This ambling looseness is part of the cartoon’s laidback charm, of course. Thanks to the sunny mood generated by its toe-tapping songs and memorable characters, it hardly needed a watertight plot. But the new film is a lot less fun than the cartoon was. Mowgli is regularly streaked with blood, his surroundings are murky and sinister, and Shere Khan (Idris Elba) the tiger is a far more menacing antagonist. Determined to have Mowgli for breakfast, he growls that he’ll keep terrorising his lupine family until the boy returns from his trek with Bagheera. Miles away, Mowgli doesn’t realise that his wanderings are endangering his loved ones back home, but the viewer does, so his encounters seem less like harmless fun than a frustrating waste of time.
Some are particularly irrelevant. When he crosses paths with a herd of elephants and gets a hug from a giant python voiced by Scarlett Johansson, the animals look stunning, but their cameos don’t serve any purpose except to nod to the equivalent segments from 1967. More enjoyable is Mowgli’s skirmish with King Louie (Christopher Walken), a mountainous ape who is depicted as a cross between two Marlon Brando characters, Vito Corleone and Colonel Kurtz. And it is, inevitably, a delight to hear Bill Murray’s hepcat drawl coming from a conniving sloth bear, Baloo.
But not even these perfectly cast sections have much to do with Shere Khan and the threat to Mowgli’s wolf pack. Besides, as understandable as it is that Favreau should include the cartoon’s two best songs, The Bare Necessities and I Wan’na Be Like You, it would be over-generous to say that Murray and Walken actually sing them, as opposed to bellowing along enthusiastically to the music.

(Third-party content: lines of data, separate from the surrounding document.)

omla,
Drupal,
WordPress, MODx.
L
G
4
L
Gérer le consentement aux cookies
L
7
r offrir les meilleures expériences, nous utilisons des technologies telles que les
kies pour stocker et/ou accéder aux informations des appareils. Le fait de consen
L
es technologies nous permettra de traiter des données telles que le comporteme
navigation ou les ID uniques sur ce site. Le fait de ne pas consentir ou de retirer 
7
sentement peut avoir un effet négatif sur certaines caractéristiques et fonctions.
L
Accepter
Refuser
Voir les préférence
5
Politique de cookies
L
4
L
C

So what is the point of this spectacular but aimless nature ramble, apart from honouring Disney’s commitment to turning its cartoons into live-action films (Pete’s Dragon is next, then Beauty and the Beast)? As far as I can tell, it’s Favreau’s audition to direct a Star Wars instalment. There is a misty forest reminiscent of Yoda’s hideout in The Empire Strikes Back. There are woodcrafts inspired by the Ewoks in Return of the Jedi. There are CGI giants and wittering sidekicks aplenty. Most Star Wars-y of all, there are scarred villains who chase our young hero around shadowy chambers while booming, “Use the red flower on me like your father did!” And, “We could rule the jungle together!” Essentially, Louie and Shere Khan are tempting Mowgli to come over to the Dark Side.
The other Star Wars-like facet, alas, is that Mowgli is almost as irritating as Anakin was in The Phantom Menace. It’s not the actor’s fault. It’s more that he has to say, “You’re kinda cute, I guess,” and “I’m done running from you,” with an all-American sickliness that isn’t derived from either the Kipling stories or the 1967 cartoon. There were times during The Jungle Book when I was rooting for the tiger.